Sin embargo, la Pascua, es profundamente antropológico: los humanos nos resistimos a pensar que todo termina aquí, en la tierra. El domingo de resurrección es (o debería ser) la fiesta más importante de la cristiandad porque creemos que después de la muerte hay “algo”. Si la muerte de Jesús de Nazareth fue un hecho histórico evidenciado por las crónicas de su tiempo, la resurrección, por el contrario, no se puede probar, es una gran afirmación de Fe que solo hacemos quienes creemos en este supuesto, para imaginar que podemos superar la muerte.

Jesús de Nazareth, el profeta, el hijo del carpintero judío, el ser humano histórico, muere a manos de los poderes de su tiempo como consecuencia de su vida, metido de lleno en los dilemas y problemas que le rodeaban; el Nazareno, muere sin negar su condición divina, pero siempre afirmándose como ser humano. Su testimonio social desata siempre conflictos, pues cuestiona de fondo la naturaleza humana al invitarnos a una vida de práctica y no de ritos, al lanzarnos fuera de nosotros siempre hacia los demás, al cuestionar de fondo la manera egoísta de relacionarnos.

Aunque los católicos estamos de acuerdo en estas afirmaciones básicas, las diferencias se dan en la comprensión del mensaje social de Jesús. Si la resurrección es la superación de la muerte y con ella, del pecado inherente a nuestra condición humana, como nos han dicho siempre. ¿Cuál es el pecado?
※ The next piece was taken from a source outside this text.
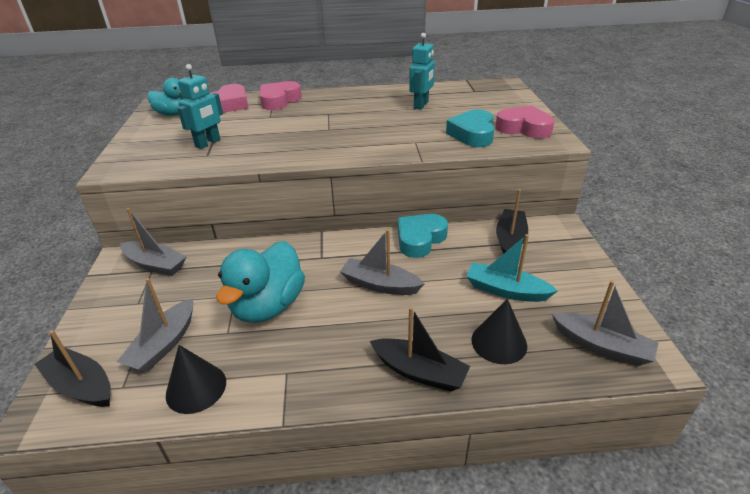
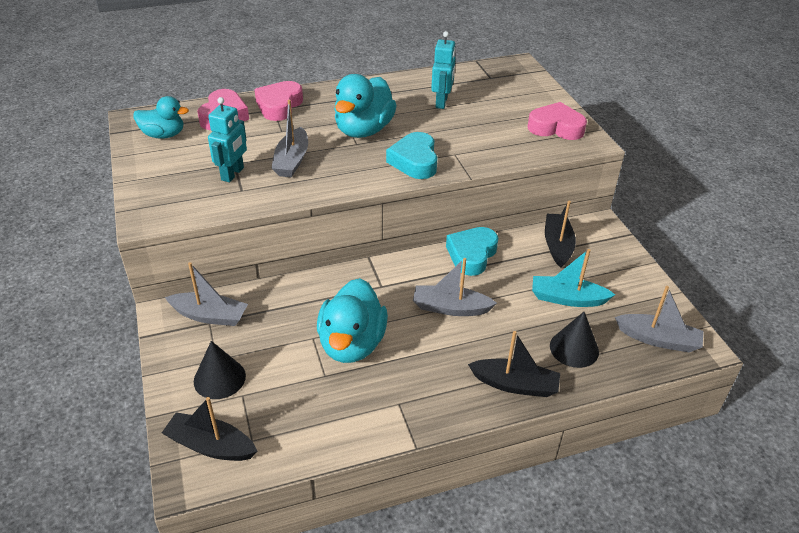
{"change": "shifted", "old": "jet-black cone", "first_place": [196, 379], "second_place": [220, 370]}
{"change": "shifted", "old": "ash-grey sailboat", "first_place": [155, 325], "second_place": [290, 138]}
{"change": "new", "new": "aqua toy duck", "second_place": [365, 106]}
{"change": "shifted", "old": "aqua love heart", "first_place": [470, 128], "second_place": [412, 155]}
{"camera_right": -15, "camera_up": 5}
Nos han enseñado en nuestra tradición católica la dimensión personal del pecado, dejando de lado el pecado social, el estructural, el que mantiene un sistema económico que nos privilegia a pocos y que explota a los más; es decir, nuestra ética católica siempre ha subrayado la dimensión individual y no la social.

El Papa Francisco ha sido valiente al afirmar que la problemática de inseguridad que vivimos tiene en la raíz la situación de falta de equidad que tiene nuestro sistema social.
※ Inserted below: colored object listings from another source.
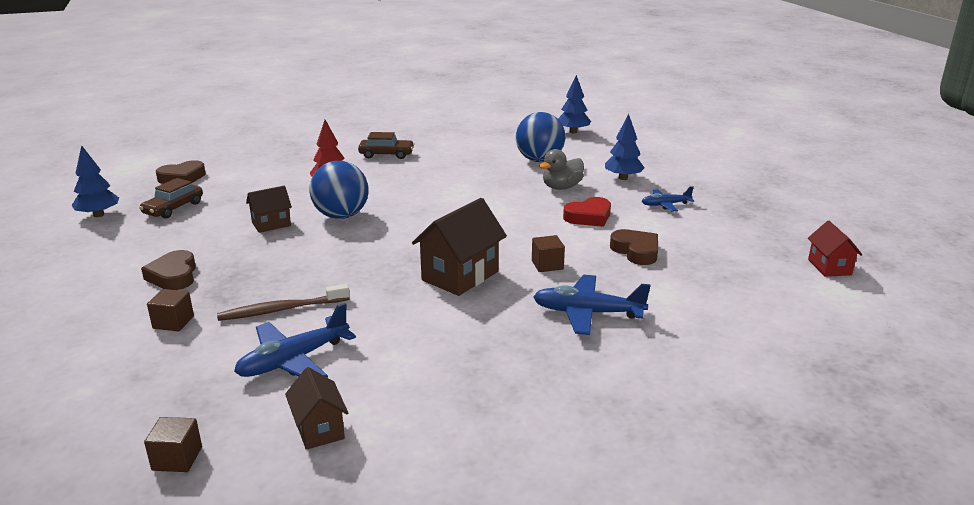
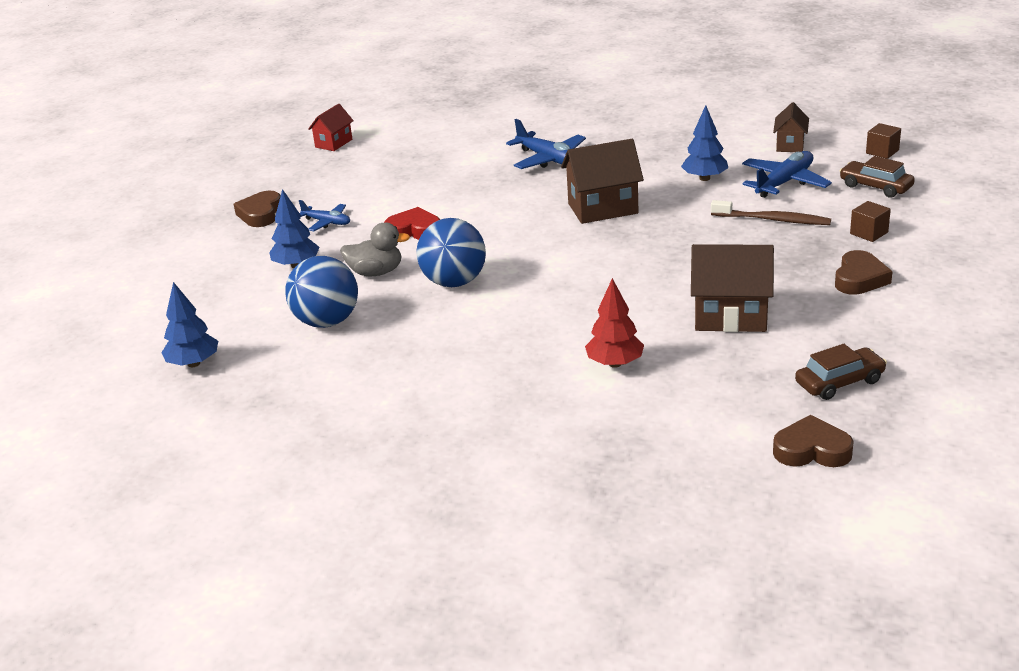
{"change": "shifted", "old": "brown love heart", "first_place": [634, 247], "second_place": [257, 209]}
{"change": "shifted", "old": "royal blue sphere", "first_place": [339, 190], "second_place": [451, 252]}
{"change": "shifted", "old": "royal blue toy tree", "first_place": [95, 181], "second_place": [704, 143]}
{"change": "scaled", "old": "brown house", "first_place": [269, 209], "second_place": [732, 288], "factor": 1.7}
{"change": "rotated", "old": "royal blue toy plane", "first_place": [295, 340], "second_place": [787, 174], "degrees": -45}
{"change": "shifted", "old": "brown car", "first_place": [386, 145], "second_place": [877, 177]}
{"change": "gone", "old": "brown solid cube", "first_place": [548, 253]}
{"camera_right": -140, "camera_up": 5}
Nos hace falta a los católicos, de veras, trabajar en la dimensión social del pecado, pues al hacer énfasis en la dimensión personal, pocas veces nos pronunciamos contra la injusticia social, contra las violaciones a los derechos humanos (laborales, sindicales, etc.), o la destrucción de los ecosistemas.

Frente a la muerte que representa el rompimiento del tejido social, a la violencia que hace el crimen organizado, frente a las grandes injusticias sociales que provoca nuestro sistema social, está la resurrección que nos permite ver más allá para construir un sistema económico más equitativo. Tenemos una oportunidad enorme de reconstruir nuestras sociedades, de reencontrarnos. Aún con los miles de muertos por la inseguridad, tenemos que dar confianza a los demás, de que tenemos la capacidad de reconstruir la sociedad y hacerla más solidaria y justa. Nuestro mundo está lleno de muerte pues la humanidad ha construido condiciones inequitativas para las mayorías y el sistema económico capitalista no ha podido repartir la riqueza y que cada vez más se abre la brecha entre ricos y pobres.  

Pero después de esa muerte siempre tiene que haber vida. Sí, resucitar, volver a vivir, tener el aliento para luchar, confiar en que la vida es mayor que la muerte, es lo que mantiene caminando a la humanidad. Es no sólo un asunto de la fe cristiana, sino de sobrevivencia humana. Quizá la herencia mejor que podremos dejar a la siguiente generación es la confianza en que este mundo podrá ser mejor y más justo, de que seremos mayores que nuestros problemas y que volveremos a caminar tranquilamente por las calles, una vez que hayamos construido un mundo más fraterno donde quepamos todos.